81 Mrs. Owen asked the Minister for Health the preventive measures and ongoing monitoring against hepatitis B he intends to initiate to protect health-care workers, particularly surgeons in the light of the Dr. Gaud case in the UK; and the measures or regulations that are in force for the detection of hepatitis B in health-care staff to prevent patients from being infected. [1744/94]

I propose to take Questions Nos. 78 to 81, inclusive, together. It has been my Department's policy since 1988 that all health care staff whose occupation exposes them to contact with blood should be offered immunisation against hepatitis B. It is clearly in the interests of all such staff and their patients that they should be immunised but to date it has not been compulsory. However, some health care workers do not choose-opt to be vaccinated under the current programme and in addition there may be a small number in whom vaccination does not induce immunity and the question of drawing up guidelines for further action is currently being considered in my Department in conjunction with the health boards. This review relates to all health care staff and not just foreign doctors.

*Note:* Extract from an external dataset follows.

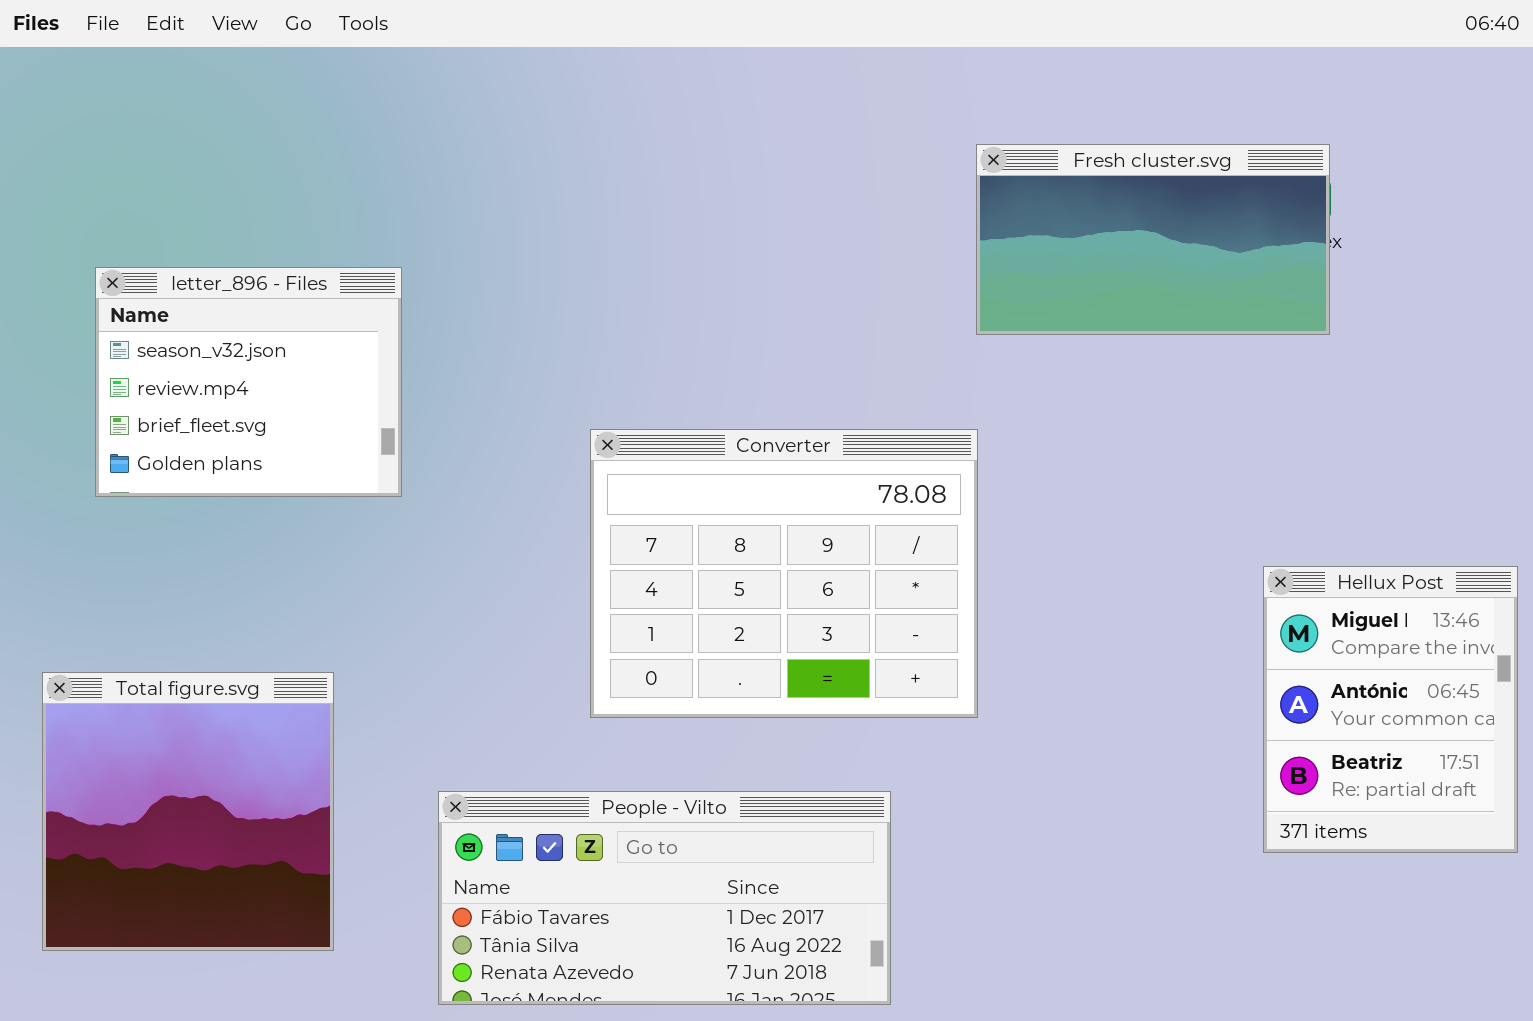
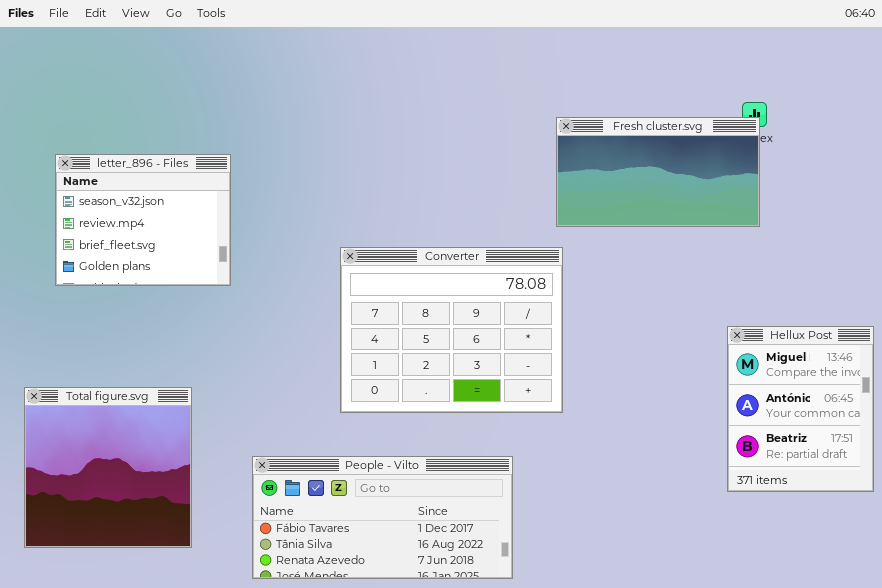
Fresh cluster.svg: [976,144,1330,335] -> [556,117,760,227], moved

The Medical Council's "Guide to Ethical Conduct and Behaviour and to Fitness to Practise" stipulates that doctors suffering from contagious-infectious diseases should put themselves in the hands of their professional colleagues for treatment and counselling and for advice on how far it is necessary for them to limit their professional practice in order to protect their patients. It is clearly unethical for doctors who consider that they might be infected with a serious contagious disease not to seek diagnostic testing. I am also consulting with the Medical Council on this issue.